In fill level sensors operating according to the pulse-runtime method, short electromagnetic or acoustic pulses are emitted in a direction of a top surface of bulk material. Subsequently, the sensor records the echo signals reflected by the bulk material and by fixtures built into the container, and, from this, derives the respective fill level, taking into account the pulse propagation speed.
In this method the fill level is determined from a particular echo which can be detected in the fill level envelope curve as being representative of the fill level. In this arrangement the fill level envelope curve is scanned by an analog-digital converter, as a result of which the received fill level envelope curve is provided to a microprocessor or microcontroller in digital form for further processing. However, the received fill level envelope curve not only comprises the fill level echo which is representative for the present fill level and which, in the present document, is referred to as the useful echo, but furthermore it often also comprises parasitic echoes, which are for example caused by multiple reflections or by reflections from fixtures built into containers.

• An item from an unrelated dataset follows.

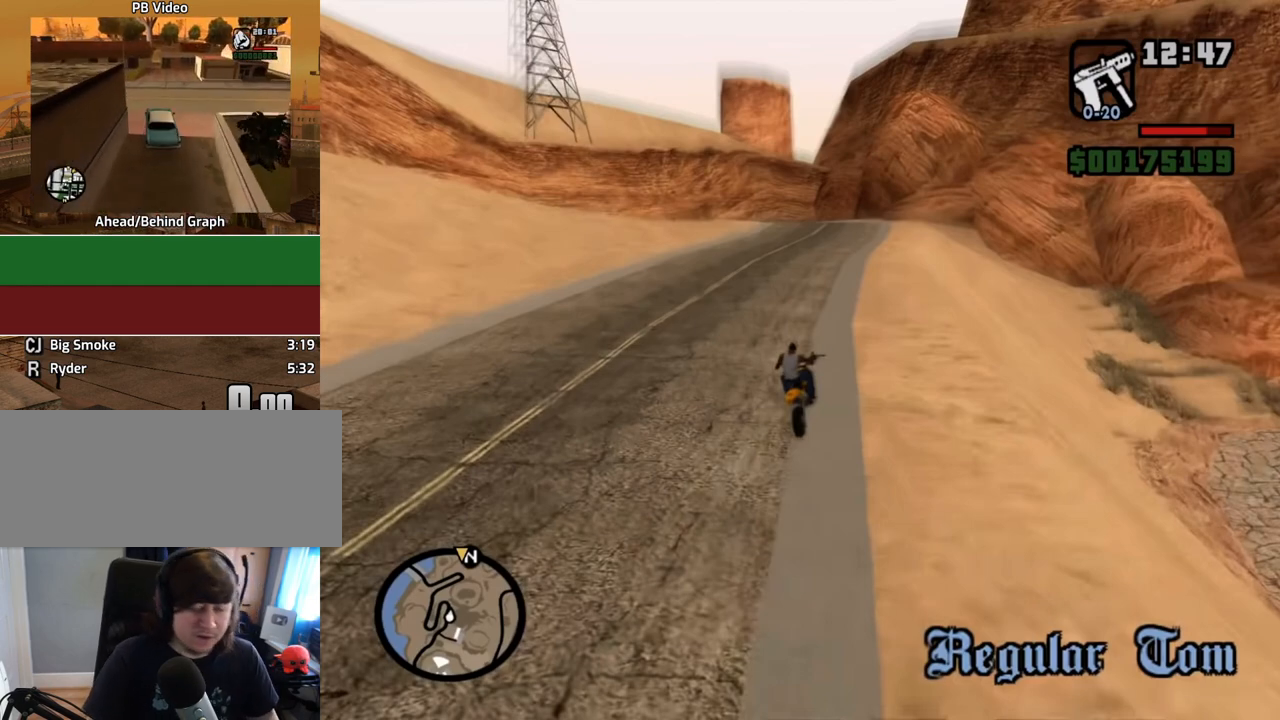
{"keys": [], "mouse": [], "events": []}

In order to only detect the real fill level echo as such in such a fill level envelope curve, or rather to filter out any undesirable disturbance reflections, often pre-processing of the fill level envelope curve becomes necessary. In this pre-processing of the fill level envelope curve the echoes are processed using one-dimensional or multi-dimensional signal processing methods, for example image processing methods such as filtering, averaging, selection and classification. The fill level envelope curve prepared in this way is then examined and analysed for echoes that are representative of the bulk material, or rather is examined and analysed for disturbance reflections, and is analysed. By means of the echoes that have been prepared in this way and that comprise, for example, data relating to location, amplitude and width of the echoes, a decision can then be made as to which echo is representative of the true fill level and which echo is not. If an echo is detected as being representative of the present fill level, then the location of the analysed echo corresponds to the sought fill level value.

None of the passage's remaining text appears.